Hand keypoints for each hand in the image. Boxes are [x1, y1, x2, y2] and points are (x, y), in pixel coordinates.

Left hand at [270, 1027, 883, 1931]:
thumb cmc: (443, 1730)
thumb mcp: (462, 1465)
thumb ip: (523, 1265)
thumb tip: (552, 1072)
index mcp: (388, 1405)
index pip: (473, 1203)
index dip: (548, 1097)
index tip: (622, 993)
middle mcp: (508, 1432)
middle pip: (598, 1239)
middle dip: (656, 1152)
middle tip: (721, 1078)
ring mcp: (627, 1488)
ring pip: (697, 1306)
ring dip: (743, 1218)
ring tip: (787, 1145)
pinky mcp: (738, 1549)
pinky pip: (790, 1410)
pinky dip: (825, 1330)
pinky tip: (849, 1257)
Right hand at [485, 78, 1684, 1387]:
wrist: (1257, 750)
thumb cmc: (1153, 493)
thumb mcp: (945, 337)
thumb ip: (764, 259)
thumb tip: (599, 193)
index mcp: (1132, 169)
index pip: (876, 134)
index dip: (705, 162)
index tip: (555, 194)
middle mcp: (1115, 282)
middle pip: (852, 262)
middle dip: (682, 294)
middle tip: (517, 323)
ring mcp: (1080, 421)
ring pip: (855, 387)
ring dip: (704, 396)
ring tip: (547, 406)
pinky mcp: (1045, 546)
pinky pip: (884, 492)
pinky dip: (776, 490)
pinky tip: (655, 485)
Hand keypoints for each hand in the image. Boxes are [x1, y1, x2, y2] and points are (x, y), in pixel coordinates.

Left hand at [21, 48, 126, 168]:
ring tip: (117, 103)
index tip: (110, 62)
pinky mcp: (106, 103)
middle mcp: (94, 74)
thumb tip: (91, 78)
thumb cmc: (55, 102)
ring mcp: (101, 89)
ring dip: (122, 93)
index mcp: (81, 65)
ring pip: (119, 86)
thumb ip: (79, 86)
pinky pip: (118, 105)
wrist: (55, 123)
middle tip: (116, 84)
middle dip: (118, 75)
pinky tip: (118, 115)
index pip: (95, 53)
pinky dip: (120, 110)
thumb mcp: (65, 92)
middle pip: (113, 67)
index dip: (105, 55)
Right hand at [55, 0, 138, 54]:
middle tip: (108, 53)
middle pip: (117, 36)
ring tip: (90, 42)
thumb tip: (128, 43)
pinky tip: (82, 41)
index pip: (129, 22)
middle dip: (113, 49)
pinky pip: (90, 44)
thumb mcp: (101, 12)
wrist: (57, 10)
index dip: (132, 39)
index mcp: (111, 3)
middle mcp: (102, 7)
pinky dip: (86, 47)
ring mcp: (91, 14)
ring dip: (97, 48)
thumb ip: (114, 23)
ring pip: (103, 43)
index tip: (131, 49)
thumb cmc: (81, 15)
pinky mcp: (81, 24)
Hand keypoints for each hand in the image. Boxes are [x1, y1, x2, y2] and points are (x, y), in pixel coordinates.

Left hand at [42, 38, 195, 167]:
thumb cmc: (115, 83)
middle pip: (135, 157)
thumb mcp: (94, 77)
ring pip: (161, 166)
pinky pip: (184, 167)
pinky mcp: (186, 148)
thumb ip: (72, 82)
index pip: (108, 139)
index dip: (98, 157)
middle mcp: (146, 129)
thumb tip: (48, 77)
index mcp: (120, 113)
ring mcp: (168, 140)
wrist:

================

▸ **The task**:
Where a line of the entries contains "Left", report that line.

▸ **Solution to the problem**:
Left hand at [270, 1027, 883, 1931]:
Left hand at [21, 48, 126, 168]:
Left hand at [42, 38, 195, 167]:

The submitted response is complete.